EXCERPTED PASSAGE:
────────────────────────────────────────
Our Recipe of The Week: Pesche Dolci or Faux Peach Cookies

Francine Segan |
Our Recipe of The Week: Pesche Dolci or Faux Peach Cookies
Difficulty Level
Medium
Cooking Time
25 minutes, plus 24 hours to rest in the refrigerator
Cost
Medium

Italians have a saying, all’amico pela il fico, e al nemico la pesca, “peel a fig for a friend and a peach for an enemy.”  It comes from the fact that in Italy the peel on a fig is considered unpalatable, while peach skin is regarded as a delicacy.  

These adorable peach-shaped cookies are the sort of dessert Martha Stewart would have come up with if she were Italian! To make these kitschy-chic faux peaches, two rounded cookies are joined together with a creamy filling, then dipped in red-tinted liqueur and rolled in sugar. They look just like small, fuzzy peaches. The cookies absorb the filling and the liqueur, and acquire the moist, dense texture of summer-ripe fruit. There’s even a peach “pit” in the center—a whole almond—as the final touch to this culinary trompe l’oeil.
────────────────────────────────────────
EXERCISE SET:
1 > In the peach cookie recipe, what serves as the peach "pit" in the center of each cookie?
2 > Rewrite the part of the peach cookie recipe starting at "Italians have a" and ending at "as a delicacy.", with "delicacy" changed to "treat".
3 > Please continue the peach cookie recipe from where it stops.
The listing after this point has no connection to the peach cookie recipe.

SUPPLIED INFORMATION:
────────────────────────────────────────
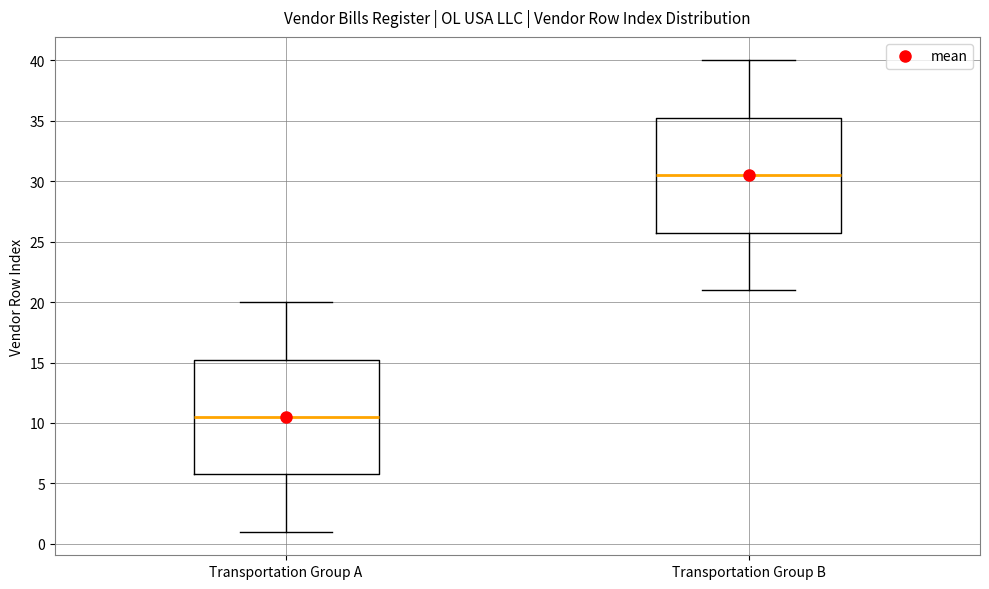

Reading left to right, read every box against the y-axis: the position of its median line, the range the box covers, and the ends of its whiskers. The values are not printed on the chart, so give them approximately, as read against the axis.

Transportation Group A: median 10.5, box 6.0 to 15.5, whiskers 1.0 to 20.0
Transportation Group B: median 30.5, box 26.0 to 35.5, whiskers 21.0 to 40.0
────────────────────────────────────────
TASK RESULTS:
1 > A whole almond.

2 >
Italians have a saying, all’amico pela il fico, e al nemico la pesca, “peel a fig for a friend and a peach for an enemy.”  It comes from the fact that in Italy the peel on a fig is considered unpalatable, while peach skin is regarded as a treat.

3 >
It takes at least 24 hours for the cookies to absorb the liqueur and filling to create a soft peach-like texture, so these cookies are great make-ahead treats. They taste best served at room temperature, so be sure to remove them from the refrigerator at least an hour before serving them. If you like, insert little mint leaves in some of the peaches and, for fun, arrange them on a platter with a few real peaches mixed in.

Alchermes, the wonderfully aromatic red liqueur used to make thesecookies, while common in Italy is not available in the USA. Spicy-sweet with a lovely floral aroma and distinctive bright red color, Alchermes is a key ingredient in many classic Italian desserts, like zuppa inglese. Despite that fact that alchermes is listed as an ingredient in dozens and dozens of recipes in any Italian dessert cookbook it isn’t yet available in the States.  It’s simple to make, using standard pantry ingredients.  One splash adds lots of flavor--- a sort of spice route spice mix. If you want a recipe for alchermes, check out this article in our archives.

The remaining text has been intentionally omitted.